• Data excerpts:
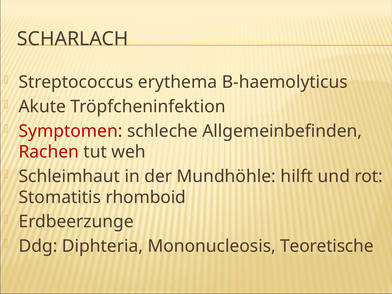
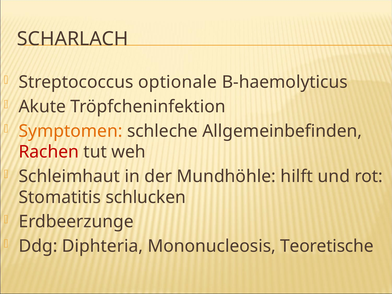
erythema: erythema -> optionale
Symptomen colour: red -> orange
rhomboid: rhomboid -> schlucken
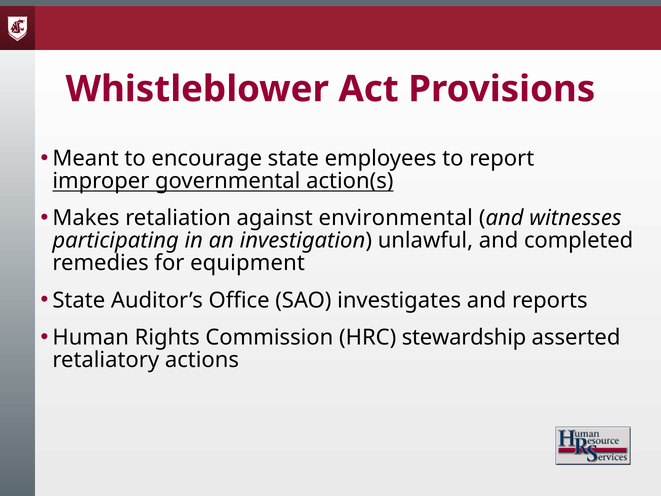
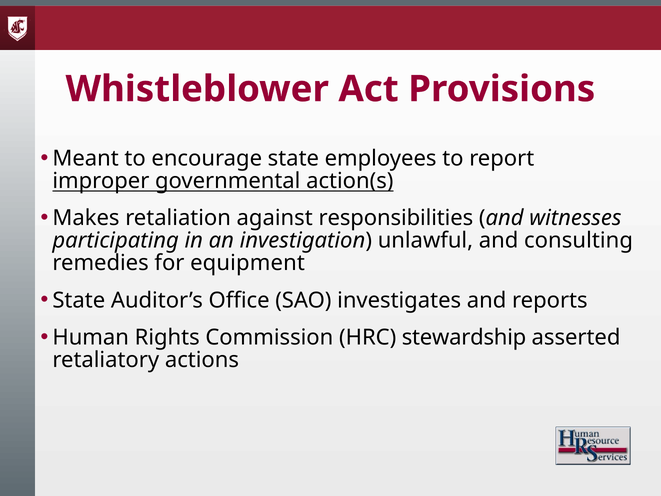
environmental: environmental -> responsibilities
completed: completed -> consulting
--
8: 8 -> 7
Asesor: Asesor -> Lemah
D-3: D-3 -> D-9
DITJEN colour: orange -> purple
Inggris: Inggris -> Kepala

• Work to do: Rewrite the items between the line holding "erythema: erythema -> optionale" and the line holding "completed: completed -> consulting", inclusive, as a numbered list. Omit the pictures and any blank lines.

• Task output:
1. erythema: erythema -> optionale
2. Symptomen colour: red -> orange
3. rhomboid: rhomboid -> schlucken
4. environmental: environmental -> responsibilities
5. completed: completed -> consulting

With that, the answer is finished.